Two Things To Consider

Is Gold a Safe Haven?

Although most economists agree that gold is a safe-haven, Baur and Glover (2012) remind investors that the safe-haven features may change over time as gold gets more popular as an investment to protect against equity market. This is because investors who hold significant amounts of gold in their portfolios may be forced to sell some or all of these holdings in times of equity market stress when they face borrowing or liquidity constraints in other portfolio holdings. 

This is an interesting point, especially when gold prices initially fell after Lehman Brothers’ bankruptcy due to forced sales (see chart 1), but we believe that the perception of gold as a safe-haven against crashes in any particular asset market is too limited. Gold is an insurance against broader systemic tail risks. The economic function of insurance is not to generate huge profits during normal times, but rather to protect investors’ wealth against unlikely but serious events (like house fires).

Similarly, from the fundamental point of view, gold is not purchased for yield when the economy functions well, but to protect wealth against tail risks (however, it is possible to reap decent profits from investing and trading in the yellow metal in all phases of the market cycle and the performance of signals from our Gold & Silver Trading Alerts proves it). From this perspective, it should be clear why gold has no yield. Has insurance any yield? 

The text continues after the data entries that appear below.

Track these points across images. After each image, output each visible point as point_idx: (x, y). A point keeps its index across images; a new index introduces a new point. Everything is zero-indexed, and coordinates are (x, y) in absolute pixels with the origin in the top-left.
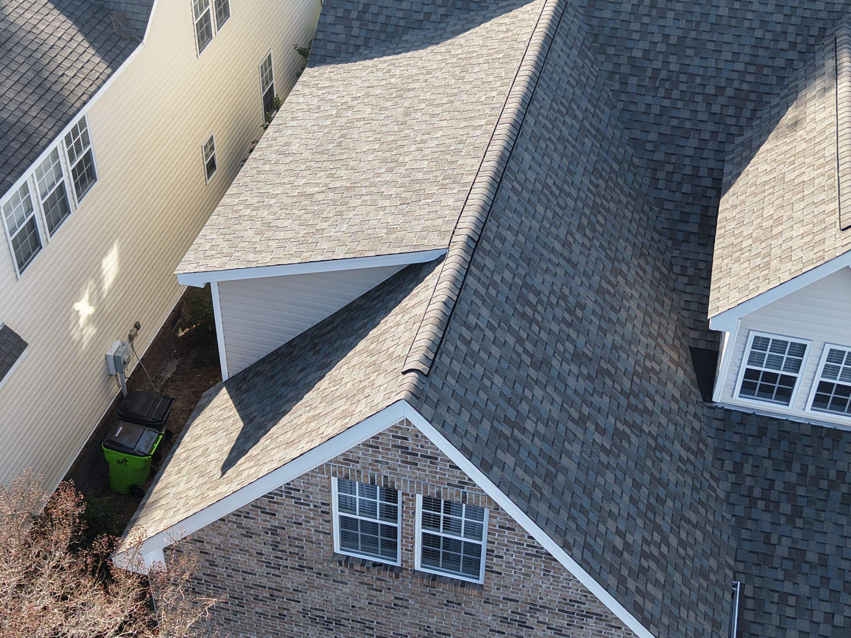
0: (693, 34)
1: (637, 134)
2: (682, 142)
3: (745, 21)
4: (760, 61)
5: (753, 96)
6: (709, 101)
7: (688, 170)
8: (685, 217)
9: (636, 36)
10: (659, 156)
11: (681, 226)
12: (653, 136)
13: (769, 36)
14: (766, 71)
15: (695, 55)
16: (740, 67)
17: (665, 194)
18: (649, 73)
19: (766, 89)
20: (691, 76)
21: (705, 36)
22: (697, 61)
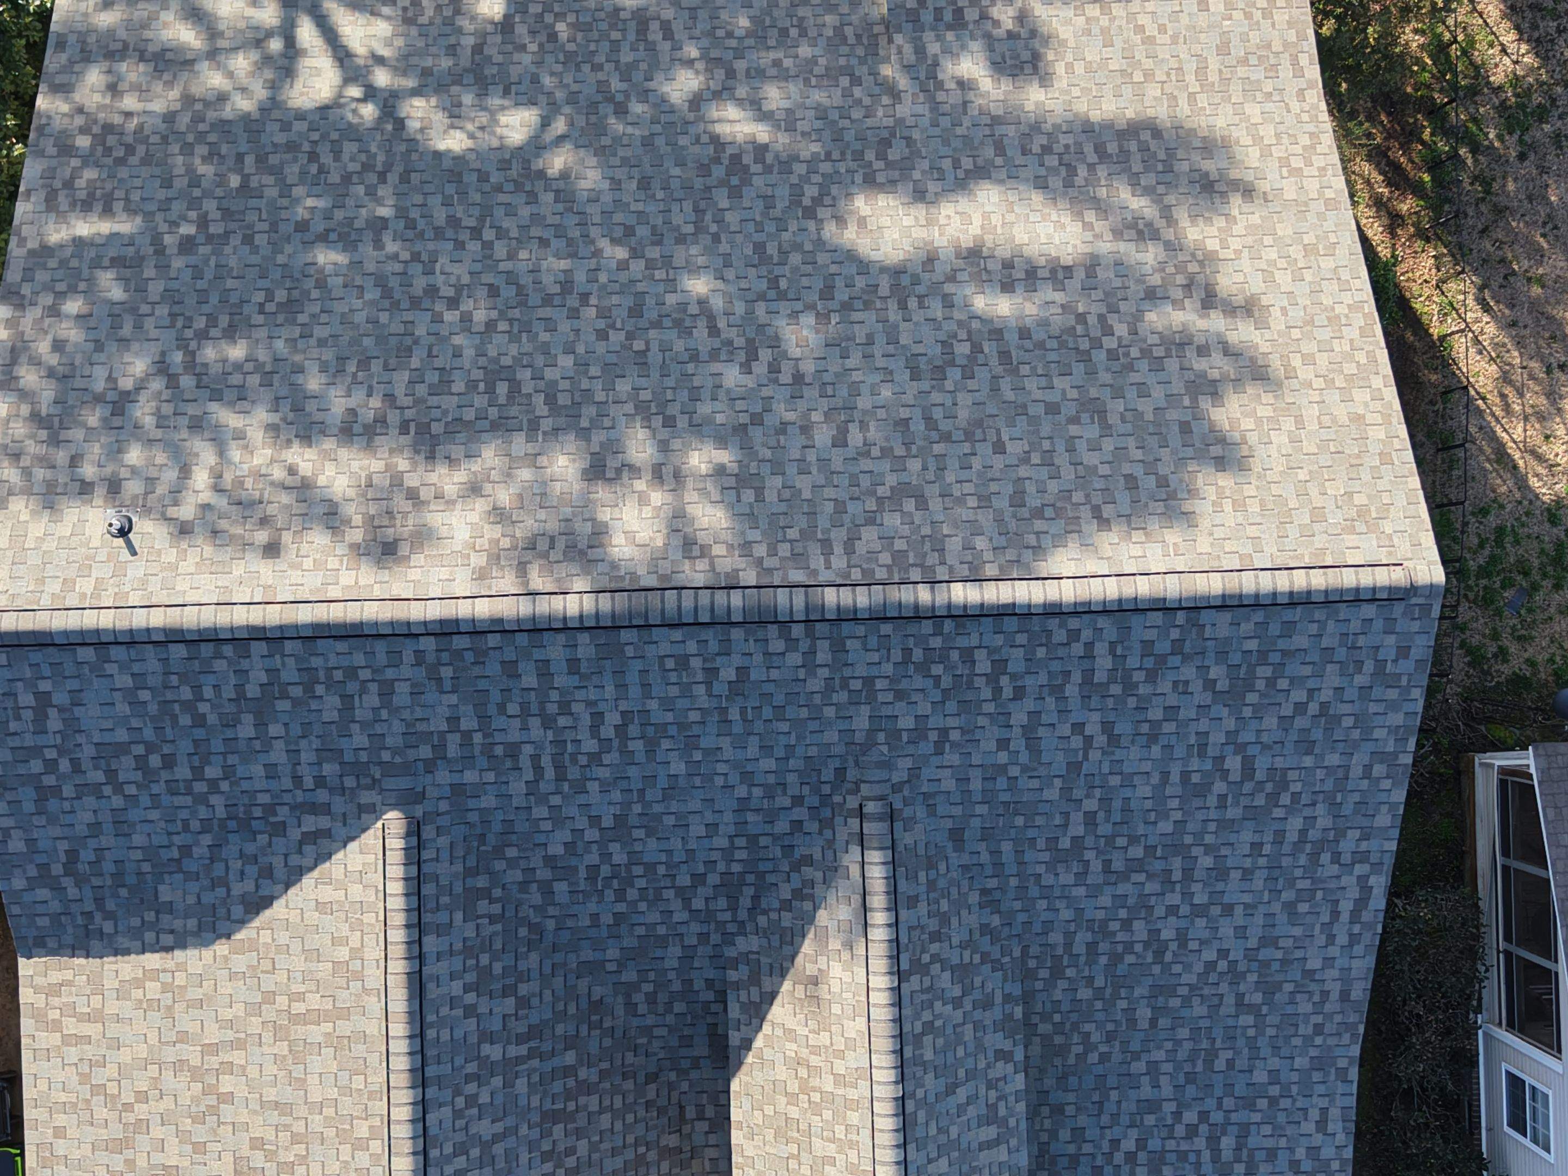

No, actually you have to pay premiums for being insured. The same applies to gold. And what are tail risks? Technically, they arise when the possibility that an investment will move more than three standard deviations from the mean is greater than what is shown by a normal distribution. To simplify, there are very unlikely events which entail very serious consequences. The best example is the last financial crisis. As you can see in the chart 1, stocks (and other standard financial assets) drastically fell after the Lehman bankruptcy and suffered huge losses in 2008, while gold ended that year with a modest gain.

Why are there tail risks and why does gold protects against them? It is in the very nature of our inherently unstable monetary system with its fractional reserve banking system, paper currencies and excessive credit, which is based only on faith. Gold used to be money for thousands for years, whereas our fiat money experiment has been here only since 1971. Thus, when this faith decreases, especially in the U.S. dollar, the unofficial world currency, gold prices rises. Contrary to paper currencies, gold is a real commodity which cannot be printed and has a certain use value, which sets a bottom for its prices – this explains why there is demand for it in times of distrust in the U.S. dollar system. You can think of gold as an insurance or backup in case of the collapse of the fiat money economy with the greenback as the world reserve currency. 
 My view:

Let us think of gold as a giant thermometer.

What does a thermometer do? It measures temperature of its surroundings.

What does gold do?  It measure the tail risk and fear associated with unstable fiat (faith based) currencies.

Now is a good time for some golden insurance!